When asked for how long they usually speak with their fathers every day, 53.4 percent of respondents said less than 30 minutes, 29.4 percent said for no more than 10 minutes, while a handful — 4 percent — of those polled said they often do not speak with their dads at all.
The poll also found that more than half of respondents’ fathers are not at home for dinner every day, while 24 percent said their dads only make it home for dinner less than two nights a week and 34 percent said their fathers normally arrive home after they are asleep.
However, even when not tied up at work, the survey found that only 29.9 percent of fathers take their children on an outing, compared with 60 percent of dads who prefer sitting at home and watching TV with their kids.
While some children consider their fathers to be perfect dads, about 27.8 percent of those polled said they hope their fathers can quit smoking and drinking, while 14.8 percent said they wish their dads could become more temperate, 11.9 percent hope their parents can stop quarreling and 6.9 percent want their dads to stop being workaholics.
Regarding the most worrying things about their fathers, 41.5 percent of respondents cited overwork, 36.8 percent said health problems and 34.3 percent said bad habits, such as drinking, smoking and gambling.
However, despite their fathers’ imperfections and shortcomings, the majority of respondents still made positive appraisals of their dads, with 66.1 percent giving their fathers a grade of higher than 90 out of 100 and 27.2 percent giving them full marks.
On average, respondents gave their fathers a score of 87.1.
Additionally, nearly 54 percent of those polled believe they have a healthy relationship with their fathers, while 43 percent think their dads are supportive of them.
Reassuringly, 78 percent of respondents said they would be willing to stick with their own fathers, even if they were allowed to pick a celebrated male figure — such as Hon Hai Group chairman Terry Gou (郭台銘) or Taiwanese pitcher Wang Chien-ming (王建民) — to be their dads.
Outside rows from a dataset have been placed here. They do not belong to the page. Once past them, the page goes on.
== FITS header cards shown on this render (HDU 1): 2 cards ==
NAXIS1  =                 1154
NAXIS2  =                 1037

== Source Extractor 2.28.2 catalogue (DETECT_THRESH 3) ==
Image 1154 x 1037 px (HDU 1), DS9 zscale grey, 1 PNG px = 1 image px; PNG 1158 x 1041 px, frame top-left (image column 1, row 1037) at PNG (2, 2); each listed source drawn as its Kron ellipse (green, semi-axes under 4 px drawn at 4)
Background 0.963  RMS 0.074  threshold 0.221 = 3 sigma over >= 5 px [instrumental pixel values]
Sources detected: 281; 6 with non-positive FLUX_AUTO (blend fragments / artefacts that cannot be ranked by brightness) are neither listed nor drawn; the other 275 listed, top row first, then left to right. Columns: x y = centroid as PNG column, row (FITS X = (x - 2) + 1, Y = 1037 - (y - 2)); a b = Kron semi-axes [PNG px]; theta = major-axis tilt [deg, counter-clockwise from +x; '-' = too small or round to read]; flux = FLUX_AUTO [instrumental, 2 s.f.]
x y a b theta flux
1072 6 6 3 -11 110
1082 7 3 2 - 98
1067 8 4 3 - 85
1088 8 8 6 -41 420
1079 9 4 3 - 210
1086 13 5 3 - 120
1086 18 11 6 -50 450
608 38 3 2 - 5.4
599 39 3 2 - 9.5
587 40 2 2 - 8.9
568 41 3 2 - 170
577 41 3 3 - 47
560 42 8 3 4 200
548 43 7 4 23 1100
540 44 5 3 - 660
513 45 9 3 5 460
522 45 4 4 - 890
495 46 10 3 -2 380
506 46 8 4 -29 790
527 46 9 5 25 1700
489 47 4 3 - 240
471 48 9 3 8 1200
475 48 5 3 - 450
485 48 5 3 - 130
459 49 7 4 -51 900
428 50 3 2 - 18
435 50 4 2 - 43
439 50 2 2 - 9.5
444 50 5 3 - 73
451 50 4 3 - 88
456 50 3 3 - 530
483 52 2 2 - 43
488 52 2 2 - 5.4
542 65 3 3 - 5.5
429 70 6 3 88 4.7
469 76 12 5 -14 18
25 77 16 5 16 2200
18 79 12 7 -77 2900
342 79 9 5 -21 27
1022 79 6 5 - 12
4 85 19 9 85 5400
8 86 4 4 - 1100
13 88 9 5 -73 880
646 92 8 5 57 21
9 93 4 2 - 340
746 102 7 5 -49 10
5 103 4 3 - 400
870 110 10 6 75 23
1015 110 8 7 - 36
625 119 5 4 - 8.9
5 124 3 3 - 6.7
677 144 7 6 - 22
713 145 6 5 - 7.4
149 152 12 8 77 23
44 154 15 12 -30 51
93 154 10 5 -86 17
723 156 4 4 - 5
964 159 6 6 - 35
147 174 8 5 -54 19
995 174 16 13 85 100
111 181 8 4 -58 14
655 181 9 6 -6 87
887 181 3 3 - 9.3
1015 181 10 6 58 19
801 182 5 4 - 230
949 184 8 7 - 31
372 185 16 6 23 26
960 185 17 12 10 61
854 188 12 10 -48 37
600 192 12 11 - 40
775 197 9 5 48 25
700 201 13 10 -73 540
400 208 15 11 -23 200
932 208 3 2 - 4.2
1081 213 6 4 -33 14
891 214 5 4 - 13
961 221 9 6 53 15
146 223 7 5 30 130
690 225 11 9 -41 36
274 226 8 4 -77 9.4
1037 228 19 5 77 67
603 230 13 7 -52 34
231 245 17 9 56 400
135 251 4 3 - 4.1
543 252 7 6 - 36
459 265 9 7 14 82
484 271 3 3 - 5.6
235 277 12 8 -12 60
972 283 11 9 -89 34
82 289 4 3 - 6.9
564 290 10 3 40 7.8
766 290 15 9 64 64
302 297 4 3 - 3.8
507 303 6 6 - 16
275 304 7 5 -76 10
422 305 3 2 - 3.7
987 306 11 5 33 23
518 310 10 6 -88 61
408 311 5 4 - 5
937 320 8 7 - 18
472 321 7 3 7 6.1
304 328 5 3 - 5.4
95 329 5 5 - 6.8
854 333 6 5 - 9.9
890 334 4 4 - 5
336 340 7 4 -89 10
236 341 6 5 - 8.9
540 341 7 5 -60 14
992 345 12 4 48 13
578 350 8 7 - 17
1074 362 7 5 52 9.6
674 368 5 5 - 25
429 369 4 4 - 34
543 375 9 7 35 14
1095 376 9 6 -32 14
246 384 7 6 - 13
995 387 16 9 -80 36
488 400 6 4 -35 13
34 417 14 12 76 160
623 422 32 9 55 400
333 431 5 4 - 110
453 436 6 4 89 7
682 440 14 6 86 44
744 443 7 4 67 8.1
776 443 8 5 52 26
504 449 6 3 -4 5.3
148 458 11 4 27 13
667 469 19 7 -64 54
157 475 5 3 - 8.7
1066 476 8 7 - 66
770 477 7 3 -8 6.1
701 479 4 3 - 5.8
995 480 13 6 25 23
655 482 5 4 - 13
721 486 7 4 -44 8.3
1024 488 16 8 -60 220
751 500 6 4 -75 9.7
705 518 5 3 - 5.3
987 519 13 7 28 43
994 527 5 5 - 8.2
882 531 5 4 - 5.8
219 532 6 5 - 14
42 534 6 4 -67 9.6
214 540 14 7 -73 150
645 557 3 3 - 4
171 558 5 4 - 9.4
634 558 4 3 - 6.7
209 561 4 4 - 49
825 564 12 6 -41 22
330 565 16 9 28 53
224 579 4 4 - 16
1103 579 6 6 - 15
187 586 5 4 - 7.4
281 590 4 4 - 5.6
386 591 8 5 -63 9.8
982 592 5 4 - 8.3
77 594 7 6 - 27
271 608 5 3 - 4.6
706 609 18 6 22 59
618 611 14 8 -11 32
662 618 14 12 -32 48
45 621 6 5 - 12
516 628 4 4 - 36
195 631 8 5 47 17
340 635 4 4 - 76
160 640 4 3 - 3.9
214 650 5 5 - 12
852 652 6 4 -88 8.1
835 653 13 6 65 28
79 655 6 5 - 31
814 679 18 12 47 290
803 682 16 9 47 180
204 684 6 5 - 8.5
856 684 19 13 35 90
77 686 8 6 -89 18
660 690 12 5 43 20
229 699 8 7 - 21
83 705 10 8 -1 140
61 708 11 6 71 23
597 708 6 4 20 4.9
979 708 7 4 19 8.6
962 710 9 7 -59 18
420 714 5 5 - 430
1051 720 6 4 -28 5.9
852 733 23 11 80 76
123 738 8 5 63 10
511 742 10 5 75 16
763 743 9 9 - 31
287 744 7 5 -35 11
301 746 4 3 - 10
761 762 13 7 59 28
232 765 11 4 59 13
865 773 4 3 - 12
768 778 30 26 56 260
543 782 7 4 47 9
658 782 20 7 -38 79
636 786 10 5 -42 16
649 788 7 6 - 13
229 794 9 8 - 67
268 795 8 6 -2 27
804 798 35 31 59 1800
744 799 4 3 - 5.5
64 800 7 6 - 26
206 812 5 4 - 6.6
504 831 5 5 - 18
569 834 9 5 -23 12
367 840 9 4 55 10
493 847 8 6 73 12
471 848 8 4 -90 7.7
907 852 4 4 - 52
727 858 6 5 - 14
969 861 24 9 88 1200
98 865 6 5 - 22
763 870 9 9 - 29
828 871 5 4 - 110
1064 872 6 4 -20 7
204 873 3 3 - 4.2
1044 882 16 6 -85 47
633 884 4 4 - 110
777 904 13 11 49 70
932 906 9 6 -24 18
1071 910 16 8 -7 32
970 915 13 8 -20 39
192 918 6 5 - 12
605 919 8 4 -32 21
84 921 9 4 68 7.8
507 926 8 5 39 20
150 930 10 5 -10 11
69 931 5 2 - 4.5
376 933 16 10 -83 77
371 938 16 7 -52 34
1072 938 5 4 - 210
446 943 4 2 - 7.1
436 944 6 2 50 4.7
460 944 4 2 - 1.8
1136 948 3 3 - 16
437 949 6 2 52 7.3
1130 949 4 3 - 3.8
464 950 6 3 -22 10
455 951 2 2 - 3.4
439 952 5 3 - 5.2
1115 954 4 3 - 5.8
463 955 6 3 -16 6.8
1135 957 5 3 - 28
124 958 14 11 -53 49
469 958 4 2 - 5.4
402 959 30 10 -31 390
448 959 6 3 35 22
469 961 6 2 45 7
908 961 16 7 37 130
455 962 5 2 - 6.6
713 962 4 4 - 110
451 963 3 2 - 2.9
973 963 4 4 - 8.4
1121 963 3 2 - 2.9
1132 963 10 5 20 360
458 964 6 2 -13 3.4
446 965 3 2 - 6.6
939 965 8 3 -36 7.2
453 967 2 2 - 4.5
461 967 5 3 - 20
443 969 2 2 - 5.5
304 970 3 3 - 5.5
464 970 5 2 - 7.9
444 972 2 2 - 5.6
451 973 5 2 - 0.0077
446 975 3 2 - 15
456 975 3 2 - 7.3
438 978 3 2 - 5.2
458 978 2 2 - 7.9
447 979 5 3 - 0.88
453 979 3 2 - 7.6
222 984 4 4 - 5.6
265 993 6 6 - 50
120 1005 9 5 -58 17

The foundation urged fathers to improve their relationships with their children by adopting the “333 plan,” which requires them to find three separate occasions a day to spend with their kids, to dine with their children three times a week and to plan a family day out three times a month.
The poll, conducted between May 16 and June 14, collected a total of 1,291 valid samples from children aged between 10 and 12 and had a margin of error of 3 percentage points.